GOP field running against the media

GOP field running against the media

Media coverage of conservatives is again in the spotlight, with the furor over the treatment of presidential candidate Rep. Michele BachmannMichele Marie BachmannBoehner says he voted for Trump, didn't push back on election claims because he's retired Boehner: Trump 'stepped all over their loyalty' by lying to followers Boehner finally calls it as he sees it MORE (R-Minn.) on the “Late Night with Jimmy Fallon” TV show.

Fallon’s house band, The Roots, played a segment of Fishbone’s “Lyin’ Ass Bitch” to accompany Bachmann’s stage entrance Monday night. Bachmann was unaware of the musical reference at the time, but later described the incident as “an outrage” and “clearly a form of bias on the part of the Hollywood entertainment elite.”


Fallon apologized for the incident via Twitter.

The controversy is the latest in a series of contentious media episodes that have marked the GOP presidential race, from a June Newsweek cover of a heavily photo-shopped Mitt Romney bearing the headline “The Mormon Moment” to the recent coverage of allegations of sexual harassment against Herman Cain.

A number of GOP hopefuls — Bachmann, Cain and former House Speaker Newt Gingrich prominent among them — have responded with head-on attacks on the media. The attacks may be sincere but, experts say, they also have the advantage of having an electoral appeal, at least to the Republican electorate.

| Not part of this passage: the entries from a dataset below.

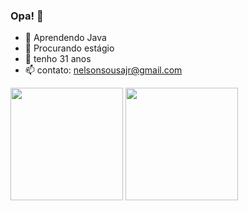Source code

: ### Opa! 👋

- 🌱 Aprendendo Java
- 👯 Procurando estágio
- 💬 tenho 31 anos
- 📫 contato: nelsonsousajr@gmail.com
<div>
<img height = "180em" src="https://github-readme-stats.vercel.app/api?username=nelsonsousajr&theme=chartreuse-dark&show_icons=true"/>
<img height = "180em" src="https://github-readme-stats.vercel.app/api/top-langs/?username=nelsonsousajr&layout=compact&theme=chartreuse-dark"/>
</div>
<div>
  <src="https://github-readme-stats.vercel.app/api/pin/?username=anuraghazra&repo=github-readme-stats"/>
</div>
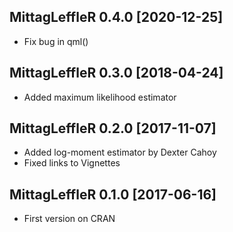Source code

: ## MittagLeffleR 0.4.0 [2020-12-25]

* Fix bug in qml()

## MittagLeffleR 0.3.0 [2018-04-24]

* Added maximum likelihood estimator

## MittagLeffleR 0.2.0 [2017-11-07]

* Added log-moment estimator by Dexter Cahoy
* Fixed links to Vignettes


## MittagLeffleR 0.1.0 [2017-06-16]

* First version on CRAN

“You never lost a vote in a Republican primary by attacking the media,” Robert Lichter, the director of the Center for Media and Public Affairs at George Mason University told The Hill.

This idea is backed up by polls that show significant public sympathy with the idea that the news media is biased against conservatives.

In July, The Hill Poll conducted by Pulse Opinion Research asked about bias, and the results indicated that 46 percent of likely voters felt that the news media generally favored Democrats.

This figure outstripped by more than two-to-one the share of the electorate (22 percent) that believed Republicans were the beneficiaries of media bias.

The relationship between candidates and the media is an unavoidably complex one, however. In this year’s race it seems undeniable that candidates have been more prone to lash out at the media when lagging in the polls, and less likely to do so when riding high.

Bachmann’s response to the Fallon flap, for instance, was in marked contrast to her campaign’s more subdued reaction to a controversial August Newsweek cover which featured an unflattering photo of the candidate above the headline “Queen of Rage.”

At the time, Bachmann was riding high before Iowa’s Ames straw poll, which she subsequently won. When told about the Newsweek cover by an audience member at an event, Bachmann mildly replied, “We’ll have to take a look at that, won’t we?” A campaign spokeswoman later declined to discuss the issue with reporters.

Moving along an opposite trajectory, former House Speaker Newt Gingrich spent much of his time in early debates complaining about the media, lambasting “Mickey Mouse games” and “gotcha questions.” At a recent CNBC debate in Michigan, he got into a testy exchange with moderator Maria Bartiromo about media coverage of the economy.

Yet by last week, sitting close to the top of the polls, Gingrich was strikingly agreeable toward the panel at CNN’s National Security debate in Washington.

“Newt Gingrich is dependent upon the media, and he knows it too,” Ralph Begleiter, director of the Center for Political Communication at the University of Delaware, said. “He can complain about it, but his resurgence has happened, at least in part, because the media have printed his views and covered him.”

Still, Begleiter also acknowledges that the media’s authority has been much-diminished over recent decades. Speaking of the general tendency of this year’s GOP presidential candidates to make a virtue of slamming reporters, he said, “I think a lot of the American people have lost a lot of faith in the media. There is fertile ground for those seeds to fall on.”

Yet there are limits to the media-bashing strategy. The effectiveness of Cain’s attacks upon the press in the wake of the harassment allegations remains open to question.

“If you respond to a tough question or a scandal by just blaming it on the media, you can lose the public,” Lichter said. “The notion that the media are too powerful, too intrusive resonates all across the spectrum — but not necessarily when there is a serious question over your candidacy that you need to answer.”


Former Massachusetts Gov. Mitt Romney, meanwhile, has noticeably steered clear of emphatic attacks on the media. His response to the Newsweek “Mormon Moment” flap was muted and he has largely abjured the kind of rhetoric that Gingrich and Bachmann have made stock-in-trade.

“With Romney, very much part of it is that he is thinking [of the] general election, and the target there is the moderate voter,” said Tim Groseclose, a UCLA professor and the author of “Left Turn”, a book about media bias.

There can, Groseclose noted, be a downside to mounting anti-media attacks when it comes to appealing to this broader electorate.

“You can look petty if you seem to be complaining about the media,” he said.